The number to encode must require more storage than the indices of all of its prime factors plus a number indicating the number of factors. So the number 10000 (only 5 digits/2 bytes in most reconing) would compress down to a not very small 9 bytes. (Assuming a modest 1 byte per prime factor and 1 byte for the factor count.) The idea is that any large number that is not prime - even moreso with one that is a product of many factors - could easily require more storage for its factors than the required storage for the raw number.

You would have a better chance at compressing much, much larger texts, but in terms of time computationally (unless the mentioned problems of prime factorization are solved) you might as well print it out and UPS it.

Rather than wasting time telling people to get laid or drunk instead of doing math, why not get laid or drunk?
posted by ringmaster at 9:17 AM on December 3, 2003


Rather than wasting time telling people to get laid or drunk instead of doing math, why not get laid or drunk?

Now there's some useful logic!
posted by LowDog at 10:06 AM on December 3, 2003


My source was "Godel, Escher, Bach" by Douglas Hofstadter.

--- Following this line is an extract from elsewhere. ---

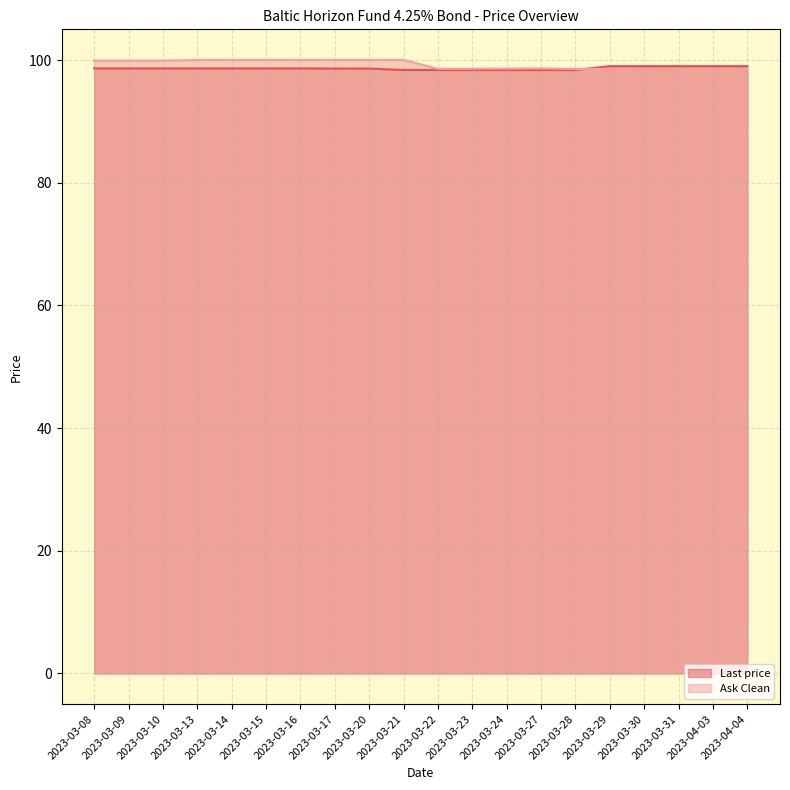

Between 2023-03-09 and 2023-03-08, which is larger?

2023-03-09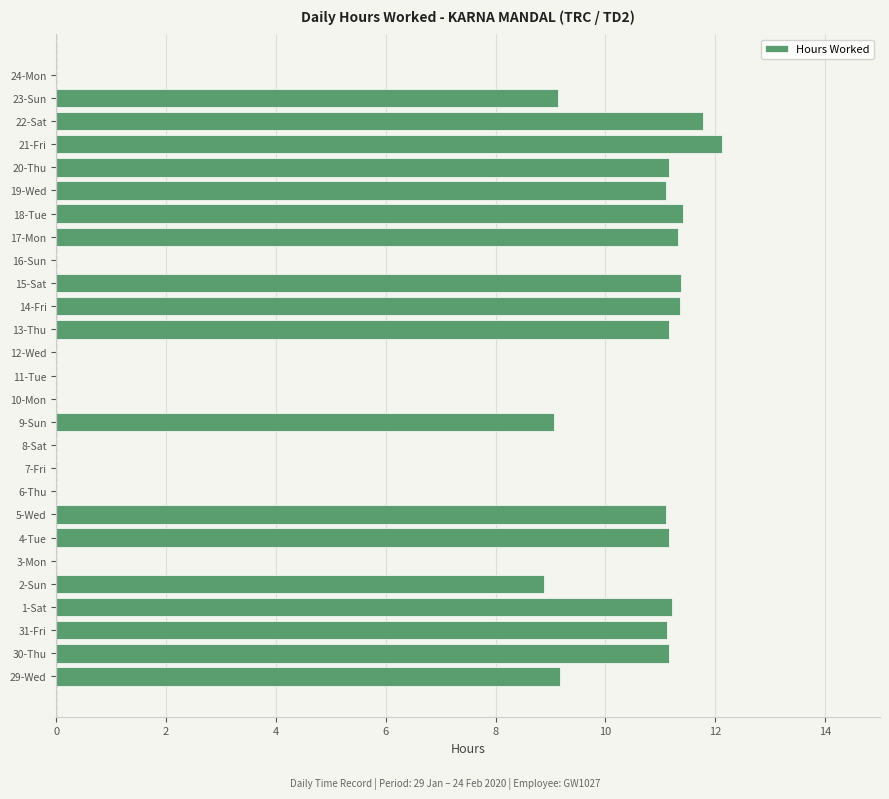

What is the sum of all values?

194.8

Brilliant, brilliant book.

Anyhow, the key to the 'compression thing' is that you don't have to use the actual exact factorization of the huge number in question. You use the smallest factorization within a few million (hell, a few hundred billion if you like) and add an offset.

Sort of like Merseine primes, but more generalized. The ideal is:

HUGE_NUMBER = X^Y + Z

or alternatively,

= p(X)^Y + Z

where p(n) = the n'th prime, because the primes get scarcer as n increases, hence a significant compression with numbers about a billion digits long.

And if you get another huge number in the course of doing this, which you probably will, then you can "compress" it by the same method. So,

HUGE_NUMBER = compress(x,y,compress(a,compress(i,j,k),c))

So long as there is a power of something (come to think of it it doesn't actually have to be a prime, which could speed the search up) within a few billion of the HUGE_NUMBER, we achieve a compression by converting HUGE_NUMBER to a formula.

Now, I make no claims to be a mathematician. I am nothing but a internet crank with a lot of time and interested in a wide range of things. (And I am a modest and rational crank, who's quite willing to change his mind if proven wrong.) So I could be completely off track here, and there could be enormous ranges of numbers which lack any "small formulae" at all. I dunno. So if there's anything to this--and it is, as I said, based on a comment by Douglas Hofstadter about Kurt Godel's work--then it is for mathematicians and programmers to find. Not cranks, not playas, and not drunkards.